• [Request]
Rewrite the newspaper text from the words "The Sunnyside Sun is" through "advertisements for saloons.", putting "Sunnyside Daily Sun" wherever "Sunnyside Sun" appears.

# Supplied passage start

The Sunnyside Sun is a daily newspaper published in Sunnyside, Washington, five days a week and has a circulation of 3,745. The paper covers community events, sports and local news. The Sun is the newspaper of record for Sunnyside.

History 
The Sunnyside Sun was founded in 1901 by William Hitchcock, a member of a group of Dunkards who were migrating from South Dakota in search of a site for a Christian Cooperative Colony. They purchased the townsite in 1900 and soon founded the Sun, along with various other institutions. It was a weekly paper. That same year, it was identified as one of four Washington papers that refused to publish advertisements for saloons.

# Supplied passage end
# Data listing start

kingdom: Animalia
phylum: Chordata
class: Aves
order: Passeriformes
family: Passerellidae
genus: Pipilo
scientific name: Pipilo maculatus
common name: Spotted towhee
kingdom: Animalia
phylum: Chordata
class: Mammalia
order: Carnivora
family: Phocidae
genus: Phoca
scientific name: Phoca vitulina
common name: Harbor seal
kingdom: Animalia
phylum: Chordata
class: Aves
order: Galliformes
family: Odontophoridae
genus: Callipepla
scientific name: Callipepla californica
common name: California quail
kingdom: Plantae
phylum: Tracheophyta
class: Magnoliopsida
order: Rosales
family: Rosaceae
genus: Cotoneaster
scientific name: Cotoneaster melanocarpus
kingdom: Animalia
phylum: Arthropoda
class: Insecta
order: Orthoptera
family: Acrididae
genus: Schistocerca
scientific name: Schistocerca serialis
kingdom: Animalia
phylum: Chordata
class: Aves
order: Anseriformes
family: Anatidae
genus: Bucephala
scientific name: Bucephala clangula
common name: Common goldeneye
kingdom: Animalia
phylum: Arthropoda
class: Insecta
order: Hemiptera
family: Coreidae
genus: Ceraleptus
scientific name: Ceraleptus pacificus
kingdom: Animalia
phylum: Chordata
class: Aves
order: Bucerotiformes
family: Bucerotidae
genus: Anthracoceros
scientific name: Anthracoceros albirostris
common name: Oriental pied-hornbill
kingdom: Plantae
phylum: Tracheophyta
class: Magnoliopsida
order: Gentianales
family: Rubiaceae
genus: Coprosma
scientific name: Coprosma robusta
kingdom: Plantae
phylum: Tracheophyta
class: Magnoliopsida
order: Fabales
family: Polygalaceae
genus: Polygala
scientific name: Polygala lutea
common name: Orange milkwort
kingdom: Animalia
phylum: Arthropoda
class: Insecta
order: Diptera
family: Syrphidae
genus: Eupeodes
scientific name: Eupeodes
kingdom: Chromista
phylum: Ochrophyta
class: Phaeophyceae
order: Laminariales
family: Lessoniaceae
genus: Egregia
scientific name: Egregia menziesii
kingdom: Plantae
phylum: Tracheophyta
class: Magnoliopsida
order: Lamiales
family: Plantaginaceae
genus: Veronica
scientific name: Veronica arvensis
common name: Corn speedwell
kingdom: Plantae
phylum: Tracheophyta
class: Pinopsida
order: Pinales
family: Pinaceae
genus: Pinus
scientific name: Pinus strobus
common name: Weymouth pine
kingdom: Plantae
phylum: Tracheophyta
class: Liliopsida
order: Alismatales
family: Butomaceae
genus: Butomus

# Data listing end

• [Problem solution]
The Sunnyside Daily Sun is a daily newspaper published in Sunnyside, Washington, five days a week and has a circulation of 3,745. The paper covers community events, sports and local news. The Sun is the newspaper of record for Sunnyside.

History 
The Sunnyside Daily Sun was founded in 1901 by William Hitchcock, a member of a group of Dunkards who were migrating from South Dakota in search of a site for a Christian Cooperative Colony. They purchased the townsite in 1900 and soon founded the Sun, along with various other institutions. It was a weekly paper. That same year, it was identified as one of four Washington papers that refused to publish advertisements for saloons.